When cavemen roamed the Earth, it seemed like a world of endless bounty, but now that seven billion people crowd the planet, the limits of its abundance are becoming painfully apparent.
First, the good news—it is mathematically impossible for humans to ever deplete the world’s resources. From oil and gold to drinking water, fish and grain, the Earth’s resources will always exceed what people can consume.
The reason that’s true is the bad news. According to renowned American geologist Earl Cook (1920-1983), as resources become more scarce they become more expensive to obtain. Eventually the economics of resource exploitation cause the collapse of consumption before the last grain, drop or morsel can be accessed.
In fact, resources eventually become so expensive that only the wealthiest can afford them, hence demand and consumption naturally decline.
Typically, we rely on advances in technology to substitute something cheaper and more abundant for resources that become too dear to obtain.
That’s why many believe solar power will eventually replace coal as an energy source, and synthetic proteins may someday be our primary source of food.
But there is a much bleaker scenario. If technological progress is not rapid enough, human populations will stop growing and begin dying off, long before resource depletion occurs.
Oil and gold prices have increased dramatically and continue to climb. The costs of fresh water and food are now prohibitive in many impoverished parts of the world. The rich may get richer, but the poor will continue to grow in number until they can no longer afford to live.
The undeniable fact is that unlimited growth requires unlimited resources.
Because the Earth’s air, water, minerals and other resources are finite, its human population must be, too. And there are only two ways in which to stabilize growth—voluntarily through planning or naturally via mass famine, epidemics and armed conflict.
Avoidance of an apocalyptic conclusion requires sustainable development, including global programs of population control and sensible use of natural resources.
Proposals for such have been put forth since 1976 through the Natural Resources Forum of the United Nations, but what countries are heeding the call? And can action be taken quickly enough?
The economics of resource usage will provide the answer, one way or the other.

## DATA SECTION
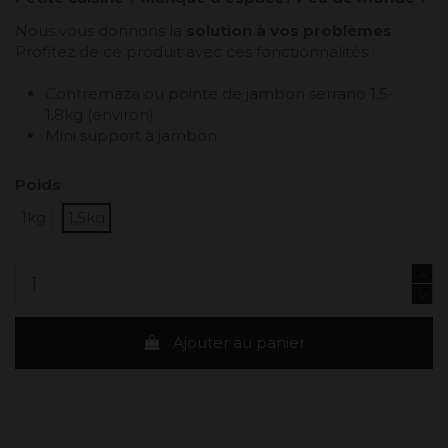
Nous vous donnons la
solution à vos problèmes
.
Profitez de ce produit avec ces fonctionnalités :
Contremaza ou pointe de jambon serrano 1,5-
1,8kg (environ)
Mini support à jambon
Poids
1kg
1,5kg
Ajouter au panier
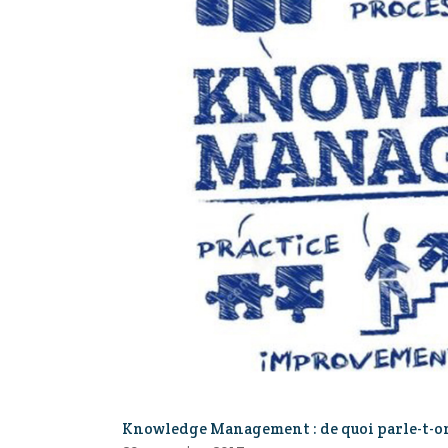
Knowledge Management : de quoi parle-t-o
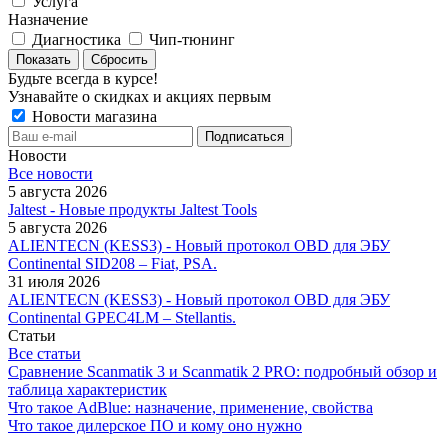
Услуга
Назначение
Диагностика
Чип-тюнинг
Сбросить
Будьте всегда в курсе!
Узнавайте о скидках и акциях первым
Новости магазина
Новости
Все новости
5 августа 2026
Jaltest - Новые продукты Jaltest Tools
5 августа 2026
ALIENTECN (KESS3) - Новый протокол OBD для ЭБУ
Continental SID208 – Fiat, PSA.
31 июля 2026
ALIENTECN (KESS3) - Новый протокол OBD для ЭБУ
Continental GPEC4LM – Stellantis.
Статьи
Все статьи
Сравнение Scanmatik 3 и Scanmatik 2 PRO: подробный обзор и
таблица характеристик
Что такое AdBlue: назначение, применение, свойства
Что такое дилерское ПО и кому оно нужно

* * *

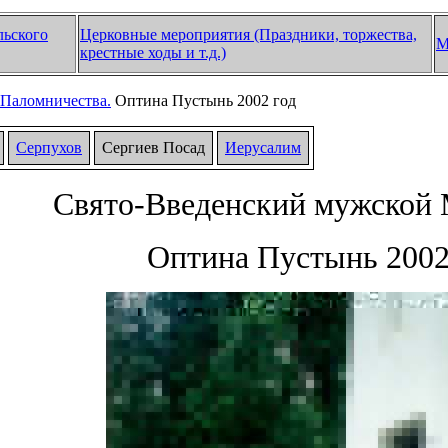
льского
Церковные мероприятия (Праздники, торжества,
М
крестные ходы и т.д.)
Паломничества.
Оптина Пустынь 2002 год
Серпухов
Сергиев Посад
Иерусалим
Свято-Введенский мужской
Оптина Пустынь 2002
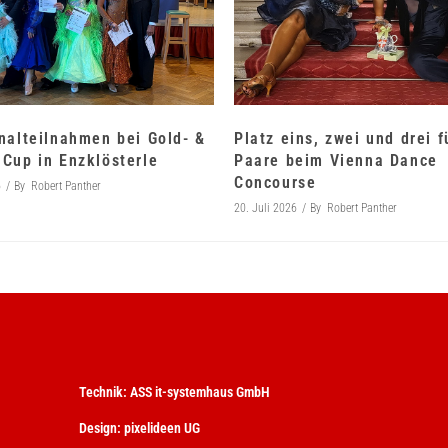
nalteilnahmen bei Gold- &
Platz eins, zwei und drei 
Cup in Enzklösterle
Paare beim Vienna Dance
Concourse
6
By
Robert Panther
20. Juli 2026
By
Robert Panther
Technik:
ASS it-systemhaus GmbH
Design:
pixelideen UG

## EXERCISES TO COMPLETE
**1)** Can you condense the paragraph beginning "Because the Earth's air, water, minerals" in the resource-depletion article into a short bulleted list that keeps its main facts?
**2)** Could you print the part of the resource-depletion article that opens with the words containing "Oil and gold prices" and closes with "and armed conflict.", character for character?
**3)** In the resource-depletion article, why is it impossible for humans to ever use up the world's resources? Answer in one to three sentences.

## ANSWERS TO THE EXERCISE
**1)**
- The Earth's air, water, minerals and other resources are finite, so its human population must be finite too.
- Growth can be stabilized in only two ways: voluntarily through planning, or naturally through mass famine, epidemics and armed conflict.

**2)**
Oil and gold prices have increased dramatically and continue to climb. The costs of fresh water and food are now prohibitive in many impoverished parts of the world. The rich may get richer, but the poor will continue to grow in number until they can no longer afford to live.
The undeniable fact is that unlimited growth requires unlimited resources.
Because the Earth’s air, water, minerals and other resources are finite, its human population must be, too. And there are only two ways in which to stabilize growth—voluntarily through planning or naturally via mass famine, epidemics and armed conflict.

**3)** As resources become scarcer, they become more expensive to obtain. Eventually they cost so much that only the wealthiest can afford them, so demand and consumption collapse before the last grain, drop or morsel can be reached.